What the task asks
Reproduce the whole of the records exactly, and make sure no picture is carried into the result.

========================================================================

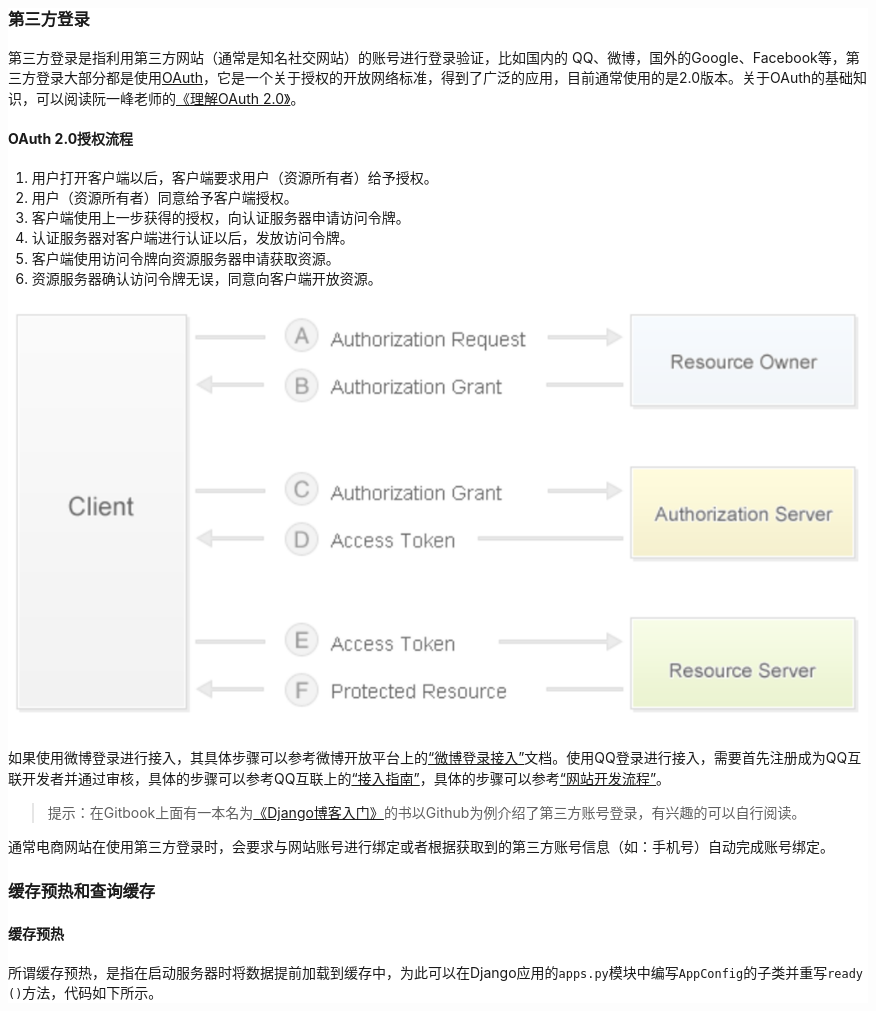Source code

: ### 第三方登录

第三方登录是指利用第三方网站（通常是知名社交网站）的账号进行登录验证，比如国内的 QQ、微博，国外的Google、Facebook等，第三方登录大部分都是使用[OAuth]()，它是一个关于授权的开放网络标准，得到了广泛的应用，目前通常使用的是2.0版本。关于OAuth的基础知识，可以阅读阮一峰老师的[《理解OAuth 2.0》](http://www.ruanyifeng.com/blog/2014/05/oauth_2_0.html)。

#### OAuth 2.0授权流程

1. 用户打开客户端以后，客户端要求用户（资源所有者）给予授权。
2. 用户（资源所有者）同意给予客户端授权。
3. 客户端使用上一步获得的授权，向认证服务器申请访问令牌。
4. 认证服务器对客户端进行认证以后，发放访问令牌。
5. 客户端使用访问令牌向资源服务器申请获取资源。
6. 资源服务器确认访问令牌无误，同意向客户端开放资源。

![](./res/oauth2.png)

如果使用微博登录进行接入，其具体步骤可以参考微博开放平台上的[“微博登录接入”](http://open.weibo.com/wiki/Connect/login)文档。使用QQ登录进行接入，需要首先注册成为QQ互联开发者并通过审核，具体的步骤可以参考QQ互联上的[“接入指南”](http://wiki.connect.qq.com/)，具体的步骤可以参考[“网站开发流程”](http://wiki.connect.qq.com/%E5%87%86%E5%A4%87%E5%B7%A5%E4%BD%9C_oauth2-0)。

> 提示：在Gitbook上面有一本名为[《Django博客入门》](https://shenxgan.gitbooks.io/django/content/publish/2015-08-10-django-oauth-login.html)的书以Github为例介绍了第三方账号登录，有兴趣的可以自行阅读。

通常电商网站在使用第三方登录时，会要求与网站账号进行绑定或者根据获取到的第三方账号信息（如：手机号）自动完成账号绑定。

### 缓存预热和查询缓存

#### 缓存预热

所谓缓存预热，是指在启动服务器时将数据提前加载到缓存中，为此可以在Django应用的`apps.py`模块中编写`AppConfig`的子类并重写`ready()`方法，代码如下所示。
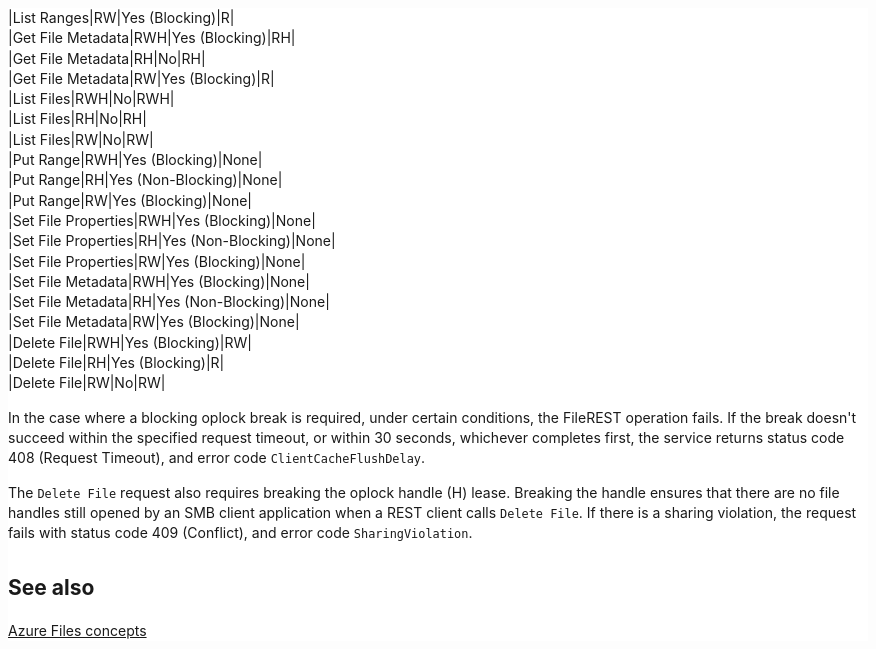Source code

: |List Ranges|RW|Yes (Blocking)|R|  
|Get File Metadata|RWH|Yes (Blocking)|RH|  
|Get File Metadata|RH|No|RH|  
|Get File Metadata|RW|Yes (Blocking)|R|  
|List Files|RWH|No|RWH|  
|List Files|RH|No|RH|  
|List Files|RW|No|RW|  
|Put Range|RWH|Yes (Blocking)|None|  
|Put Range|RH|Yes (Non-Blocking)|None|  
|Put Range|RW|Yes (Blocking)|None|  
|Set File Properties|RWH|Yes (Blocking)|None|  
|Set File Properties|RH|Yes (Non-Blocking)|None|  
|Set File Properties|RW|Yes (Blocking)|None|  
|Set File Metadata|RWH|Yes (Blocking)|None|  
|Set File Metadata|RH|Yes (Non-Blocking)|None|  
|Set File Metadata|RW|Yes (Blocking)|None|  
|Delete File|RWH|Yes (Blocking)|RW|  
|Delete File|RH|Yes (Blocking)|R|  
|Delete File|RW|No|RW|  
  
In the case where a blocking oplock break is required, under certain conditions, the FileREST operation fails. If the break doesn't succeed within the specified request timeout, or within 30 seconds, whichever completes first, the service returns status code 408 (Request Timeout), and error code `ClientCacheFlushDelay`.  
  
The `Delete File` request also requires breaking the oplock handle (H) lease. Breaking the handle ensures that there are no file handles still opened by an SMB client application when a REST client calls `Delete File`. If there is a sharing violation, the request fails with status code 409 (Conflict), and error code `SharingViolation`.  
  
## See also  

[Azure Files concepts](File-Service-Concepts.md)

========================================================================

Answer to this exercise
Source code

: ### 第三方登录

第三方登录是指利用第三方网站（通常是知名社交网站）的账号进行登录验证，比如国内的 QQ、微博，国外的Google、Facebook等，第三方登录大部分都是使用[OAuth]()，它是一个关于授权的开放网络标准，得到了广泛的应用，目前通常使用的是2.0版本。关于OAuth的基础知识，可以阅读阮一峰老师的[《理解OAuth 2.0》](http://www.ruanyifeng.com/blog/2014/05/oauth_2_0.html)。

#### OAuth 2.0授权流程

1. 用户打开客户端以后，客户端要求用户（资源所有者）给予授权。
2. 用户（资源所有者）同意给予客户端授权。
3. 客户端使用上一步获得的授权，向认证服务器申请访问令牌。
4. 认证服务器对客户端进行认证以后，发放访问令牌。
5. 客户端使用访问令牌向资源服务器申请获取资源。
6. 资源服务器确认访问令牌无误，同意向客户端开放资源。

![](./res/oauth2.png)

如果使用微博登录进行接入，其具体步骤可以参考微博开放平台上的[“微博登录接入”](http://open.weibo.com/wiki/Connect/login)文档。使用QQ登录进行接入，需要首先注册成为QQ互联开发者并通过审核，具体的步骤可以参考QQ互联上的[“接入指南”](http://wiki.connect.qq.com/)，具体的步骤可以参考[“网站开发流程”](http://wiki.connect.qq.com/%E5%87%86%E5%A4%87%E5%B7%A5%E4%BD%9C_oauth2-0)。

> 提示：在Gitbook上面有一本名为[《Django博客入门》](https://shenxgan.gitbooks.io/django/content/publish/2015-08-10-django-oauth-login.html)的书以Github为例介绍了第三方账号登录，有兴趣的可以自行阅读。

通常电商网站在使用第三方登录时，会要求与网站账号进行绑定或者根据获取到的第三方账号信息（如：手机号）自动完成账号绑定。

### 缓存预热和查询缓存

#### 缓存预热

所谓缓存预热，是指在启动服务器时将数据提前加载到缓存中，为此可以在Django应用的`apps.py`模块中编写`AppConfig`的子类并重写`ready()`方法，代码如下所示。
Source code

: |List Ranges|RW|Yes (Blocking)|R|  
|Get File Metadata|RWH|Yes (Blocking)|RH|  
|Get File Metadata|RH|No|RH|  
|Get File Metadata|RW|Yes (Blocking)|R|  
|List Files|RWH|No|RWH|  
|List Files|RH|No|RH|  
|List Files|RW|No|RW|  
|Put Range|RWH|Yes (Blocking)|None|  
|Put Range|RH|Yes (Non-Blocking)|None|  
|Put Range|RW|Yes (Blocking)|None|  
|Set File Properties|RWH|Yes (Blocking)|None|  
|Set File Properties|RH|Yes (Non-Blocking)|None|  
|Set File Properties|RW|Yes (Blocking)|None|  
|Set File Metadata|RWH|Yes (Blocking)|None|  
|Set File Metadata|RH|Yes (Non-Blocking)|None|  
|Set File Metadata|RW|Yes (Blocking)|None|  
|Delete File|RWH|Yes (Blocking)|RW|  
|Delete File|RH|Yes (Blocking)|R|  
|Delete File|RW|No|RW|  
  
In the case where a blocking oplock break is required, under certain conditions, the FileREST operation fails. If the break doesn't succeed within the specified request timeout, or within 30 seconds, whichever completes first, the service returns status code 408 (Request Timeout), and error code `ClientCacheFlushDelay`.  
  
The `Delete File` request also requires breaking the oplock handle (H) lease. Breaking the handle ensures that there are no file handles still opened by an SMB client application when a REST client calls `Delete File`. If there is a sharing violation, the request fails with status code 409 (Conflict), and error code `SharingViolation`.  
  
## See also  

[Azure Files concepts](File-Service-Concepts.md)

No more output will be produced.